Abstract

Background: Medication reconciliation is a formal process for creating the most complete and accurate list possible of a patient's current medications and comparing the list to those in the patient record or medication orders. This reconciliation is done to avoid medication errors such as omissions, duplications, dosing errors, or drug interactions. The lack of precise and complete information about patient's medicines is the most common contributing factor for the precipitation of patient safety problem around the globe. Objectives: To develop a medication reconciliation checklist tool and evaluate its utility in the assessment of medication discrepancies and contributing factors Methods: A prospective observational study was carried out in the selected departments at a tertiary care hospital. A checklist tool was prepared based on the critical parameters of the reconciliation approach which was used to assess drug discrepancies during care transition and were categorized under Justified and Unjustified medicine discrepancies. Results: A total of 200 cases were reviewed out of which164 cases were identified with the scope of reconciliation and were then followed.

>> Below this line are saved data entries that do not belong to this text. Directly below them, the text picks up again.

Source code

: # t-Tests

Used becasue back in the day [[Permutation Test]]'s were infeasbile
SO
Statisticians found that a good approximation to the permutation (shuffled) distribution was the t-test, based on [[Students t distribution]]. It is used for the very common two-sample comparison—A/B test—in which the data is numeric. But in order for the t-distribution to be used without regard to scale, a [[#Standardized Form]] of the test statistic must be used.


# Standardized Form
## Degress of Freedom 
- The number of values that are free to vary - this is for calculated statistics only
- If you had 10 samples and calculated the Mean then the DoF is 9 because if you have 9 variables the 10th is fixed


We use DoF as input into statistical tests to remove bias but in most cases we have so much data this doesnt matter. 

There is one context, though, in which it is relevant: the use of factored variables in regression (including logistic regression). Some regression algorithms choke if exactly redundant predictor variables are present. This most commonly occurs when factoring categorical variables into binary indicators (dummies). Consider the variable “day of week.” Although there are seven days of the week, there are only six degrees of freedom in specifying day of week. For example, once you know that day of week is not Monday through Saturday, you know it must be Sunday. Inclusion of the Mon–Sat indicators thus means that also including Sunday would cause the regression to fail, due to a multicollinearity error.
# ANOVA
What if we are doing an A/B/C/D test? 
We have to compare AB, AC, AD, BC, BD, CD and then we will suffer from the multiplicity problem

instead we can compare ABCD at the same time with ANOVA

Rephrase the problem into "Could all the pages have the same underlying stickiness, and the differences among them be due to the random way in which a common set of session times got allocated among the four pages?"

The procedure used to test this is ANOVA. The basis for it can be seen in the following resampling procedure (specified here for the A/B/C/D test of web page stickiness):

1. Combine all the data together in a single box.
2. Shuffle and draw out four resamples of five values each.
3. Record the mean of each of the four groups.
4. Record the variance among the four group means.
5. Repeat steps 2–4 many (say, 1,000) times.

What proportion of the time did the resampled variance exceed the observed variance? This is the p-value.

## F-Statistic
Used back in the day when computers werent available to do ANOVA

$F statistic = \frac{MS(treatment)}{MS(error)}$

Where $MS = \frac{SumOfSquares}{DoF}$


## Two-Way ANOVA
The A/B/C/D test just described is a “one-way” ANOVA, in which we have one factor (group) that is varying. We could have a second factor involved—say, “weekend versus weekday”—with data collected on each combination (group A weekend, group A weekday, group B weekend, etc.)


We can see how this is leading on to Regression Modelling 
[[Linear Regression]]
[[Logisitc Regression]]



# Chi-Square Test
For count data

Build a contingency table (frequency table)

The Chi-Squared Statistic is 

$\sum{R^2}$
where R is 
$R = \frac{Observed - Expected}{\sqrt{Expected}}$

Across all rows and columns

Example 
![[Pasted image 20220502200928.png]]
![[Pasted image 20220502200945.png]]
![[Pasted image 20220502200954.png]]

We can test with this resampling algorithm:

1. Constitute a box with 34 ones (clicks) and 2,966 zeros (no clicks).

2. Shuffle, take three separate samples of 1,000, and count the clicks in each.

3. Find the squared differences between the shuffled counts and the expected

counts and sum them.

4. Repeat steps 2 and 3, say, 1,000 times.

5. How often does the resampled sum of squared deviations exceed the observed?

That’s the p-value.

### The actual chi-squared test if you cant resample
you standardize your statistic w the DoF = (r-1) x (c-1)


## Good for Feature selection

The observed discrepancies were categorized as follows; A total of Justified Discrepancies [27] were reported (Therapeutic Equivalence: 0, Clinical Preference: 1, Medical reason: 26), and Unjustified Discrepancies [113] (Omission errors: 31, Modification of dose: 16, Incorrect drugs: 61, Therapeutic Duplication: 4, Drug interactions: 1). Conclusion: The study concluded that medication reconciliation checklist tool was helpful in identifying medication discrepancies. Execution of the medication reconciliation process by a pharmacist can improve drug and patient safety.